ASADA – for a body charged with keeping our many sports clean, they have been exposed as being under-staffed and disorganised. Be that the truth or not, it is clear that the average football supporter has lost faith with them. Whilst their credibility has been recovered in parts by their new CEO, and they do work at their own pace (witness Olympic gold medals being taken away by WADA many years after being awarded), they have definitely lost out in all of this.
Which brings us to the central figure in all of this, by design and by occasional admission: James Hird – What has he lost?
Formally: Whilst Hird stated at that fateful presser at AFL House early last year that he took full responsibility, his summary looks like this: (1) a suspension, during which he admittedly doesn’t get to do what he loves, which is to coach, but he is still paid his full (large) salary, in advance, and is (2) studying a top notch overseas management course with what we assume must be some form of financial support from his employer; (3) a contract extension, and (4) he has a guaranteed job and salary to return to, and at worst, (5) a significant pay-out in the vicinity of $2M should that not occur. He will (potentially) lose financially through major legal costs, but as with Paul Little (whilst not nearly in the same wealth league) these fees are unlikely to leave the financial burden they would on, say, a Dean Robinson.
Informally: If you were to state to someone when Hird retired, or took the EFC role, that his legacy could one day have an asterisk next to it that it does with Carey or Ablett Senior on character grounds, you’d be laughed at. However, that is where Hird now stands. Even if he was to have come clean and been honest at the very outset, his well-earned reputation as one of the finest players of his club’s history and a true champion of our game would still have suffered.
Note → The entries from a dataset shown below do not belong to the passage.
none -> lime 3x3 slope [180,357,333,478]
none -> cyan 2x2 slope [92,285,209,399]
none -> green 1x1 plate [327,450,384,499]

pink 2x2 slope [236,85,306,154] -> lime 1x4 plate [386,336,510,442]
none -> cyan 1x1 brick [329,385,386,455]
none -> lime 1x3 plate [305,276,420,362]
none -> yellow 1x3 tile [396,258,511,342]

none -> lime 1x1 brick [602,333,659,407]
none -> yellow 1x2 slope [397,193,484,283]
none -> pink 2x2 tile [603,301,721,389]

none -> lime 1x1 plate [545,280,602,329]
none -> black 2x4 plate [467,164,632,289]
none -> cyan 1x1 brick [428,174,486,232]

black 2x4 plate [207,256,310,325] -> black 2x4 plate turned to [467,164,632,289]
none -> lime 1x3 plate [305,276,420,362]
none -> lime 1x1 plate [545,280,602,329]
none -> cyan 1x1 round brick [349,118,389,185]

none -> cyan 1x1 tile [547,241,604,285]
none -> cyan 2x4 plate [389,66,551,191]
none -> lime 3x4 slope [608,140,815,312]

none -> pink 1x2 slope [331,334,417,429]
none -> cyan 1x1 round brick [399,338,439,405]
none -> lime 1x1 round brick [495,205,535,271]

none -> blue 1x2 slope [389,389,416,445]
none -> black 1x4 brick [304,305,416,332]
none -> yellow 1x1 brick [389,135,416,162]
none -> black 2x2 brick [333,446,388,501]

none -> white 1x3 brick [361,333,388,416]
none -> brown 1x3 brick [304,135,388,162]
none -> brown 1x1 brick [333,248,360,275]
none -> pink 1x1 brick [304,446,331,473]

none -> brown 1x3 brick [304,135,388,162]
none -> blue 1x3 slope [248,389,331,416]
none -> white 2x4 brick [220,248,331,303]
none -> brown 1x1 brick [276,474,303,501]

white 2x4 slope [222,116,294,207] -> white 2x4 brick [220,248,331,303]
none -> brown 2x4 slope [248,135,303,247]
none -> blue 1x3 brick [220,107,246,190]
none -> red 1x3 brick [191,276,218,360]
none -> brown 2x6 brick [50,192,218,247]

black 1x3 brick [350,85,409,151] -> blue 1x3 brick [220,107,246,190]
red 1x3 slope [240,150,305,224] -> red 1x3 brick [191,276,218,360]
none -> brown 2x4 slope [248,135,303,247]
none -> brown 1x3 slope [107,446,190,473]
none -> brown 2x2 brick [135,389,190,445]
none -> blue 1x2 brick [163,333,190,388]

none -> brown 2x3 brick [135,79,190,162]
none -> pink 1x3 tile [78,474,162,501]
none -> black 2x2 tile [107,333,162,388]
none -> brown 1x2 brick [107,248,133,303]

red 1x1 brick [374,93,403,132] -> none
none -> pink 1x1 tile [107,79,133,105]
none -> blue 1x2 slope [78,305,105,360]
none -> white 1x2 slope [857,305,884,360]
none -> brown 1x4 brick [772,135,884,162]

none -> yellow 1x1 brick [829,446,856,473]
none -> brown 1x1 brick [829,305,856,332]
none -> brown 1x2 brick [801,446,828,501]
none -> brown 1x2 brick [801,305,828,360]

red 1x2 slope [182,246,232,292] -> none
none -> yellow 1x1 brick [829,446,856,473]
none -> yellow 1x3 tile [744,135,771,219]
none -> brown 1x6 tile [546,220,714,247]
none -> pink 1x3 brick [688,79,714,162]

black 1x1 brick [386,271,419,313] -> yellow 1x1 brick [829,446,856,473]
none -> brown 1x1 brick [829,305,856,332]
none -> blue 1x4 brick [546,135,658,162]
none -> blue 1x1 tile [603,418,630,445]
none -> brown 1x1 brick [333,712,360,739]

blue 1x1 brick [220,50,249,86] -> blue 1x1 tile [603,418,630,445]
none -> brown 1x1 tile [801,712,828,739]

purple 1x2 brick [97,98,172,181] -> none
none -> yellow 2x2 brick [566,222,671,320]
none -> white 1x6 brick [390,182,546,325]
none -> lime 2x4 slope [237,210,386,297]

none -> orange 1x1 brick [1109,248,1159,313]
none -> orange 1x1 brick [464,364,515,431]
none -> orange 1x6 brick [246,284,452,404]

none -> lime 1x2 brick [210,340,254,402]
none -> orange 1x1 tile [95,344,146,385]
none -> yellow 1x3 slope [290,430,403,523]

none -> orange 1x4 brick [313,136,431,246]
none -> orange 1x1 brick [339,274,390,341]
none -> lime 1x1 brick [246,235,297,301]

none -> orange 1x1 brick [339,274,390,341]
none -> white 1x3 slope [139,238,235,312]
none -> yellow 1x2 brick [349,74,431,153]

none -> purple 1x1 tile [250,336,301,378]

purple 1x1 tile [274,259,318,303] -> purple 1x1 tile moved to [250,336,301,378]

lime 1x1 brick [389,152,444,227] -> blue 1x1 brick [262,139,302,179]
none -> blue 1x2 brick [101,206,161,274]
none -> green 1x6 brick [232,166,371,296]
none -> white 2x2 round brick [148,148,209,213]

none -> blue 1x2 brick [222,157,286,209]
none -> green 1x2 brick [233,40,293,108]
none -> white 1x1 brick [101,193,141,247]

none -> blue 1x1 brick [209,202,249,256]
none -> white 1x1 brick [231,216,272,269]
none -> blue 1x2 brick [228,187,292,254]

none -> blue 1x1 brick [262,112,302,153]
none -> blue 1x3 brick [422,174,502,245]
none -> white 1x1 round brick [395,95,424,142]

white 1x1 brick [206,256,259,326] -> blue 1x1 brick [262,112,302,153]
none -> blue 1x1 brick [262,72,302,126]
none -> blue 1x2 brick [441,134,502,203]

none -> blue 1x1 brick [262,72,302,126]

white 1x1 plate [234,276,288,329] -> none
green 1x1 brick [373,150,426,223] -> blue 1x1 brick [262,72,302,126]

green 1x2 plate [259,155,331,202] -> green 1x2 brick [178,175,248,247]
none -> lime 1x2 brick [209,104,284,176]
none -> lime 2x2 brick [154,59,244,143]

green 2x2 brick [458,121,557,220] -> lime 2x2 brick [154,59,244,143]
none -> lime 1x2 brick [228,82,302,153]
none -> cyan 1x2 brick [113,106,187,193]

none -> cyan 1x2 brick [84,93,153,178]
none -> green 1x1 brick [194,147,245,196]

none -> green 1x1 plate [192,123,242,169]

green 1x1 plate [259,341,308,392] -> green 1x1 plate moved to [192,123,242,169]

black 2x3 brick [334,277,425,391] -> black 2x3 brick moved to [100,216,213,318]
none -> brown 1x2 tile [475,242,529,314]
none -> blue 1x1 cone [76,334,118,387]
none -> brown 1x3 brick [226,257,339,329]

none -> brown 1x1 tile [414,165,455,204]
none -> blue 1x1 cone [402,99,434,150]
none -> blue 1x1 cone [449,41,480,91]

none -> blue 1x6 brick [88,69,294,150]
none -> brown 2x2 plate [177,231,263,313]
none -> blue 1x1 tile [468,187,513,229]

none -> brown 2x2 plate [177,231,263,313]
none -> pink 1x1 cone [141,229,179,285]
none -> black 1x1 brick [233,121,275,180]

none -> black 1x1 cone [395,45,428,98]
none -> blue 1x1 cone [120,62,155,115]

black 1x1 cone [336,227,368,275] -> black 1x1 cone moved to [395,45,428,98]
Now though, that people have seen his staggering arrogance and a blinkered drive to win at all costs, on the field, in the medical room and in the courts, his halo is definitely rusted beyond repair.
Having said that, compared to: the impact on the jobs and careers of Robson, Dank, Robinson and Corcoran; weighed up against the state of his beloved club, its members and supporters, and; opposed to the lot of players that placed their trust in him and now find themselves under such media, legal and professional scrutiny, he has suffered way less.
The ultimate paradox is that in the end, Hird could lose the least out of everyone.
Any winners? Few I can think of. Baker and McKenzie as Age investigative journos are two, as is Richard Ings who keeps reminding us he once ran ASADA. Regardless of the outcome eventually being that the drugs used were either banned or not, the damage is done, and every party will walk away in some way dirty and affected.
A cynic would say that the only ones who will win will be the lawyers and the QCs. Luckily, there’s no cynic in sight here.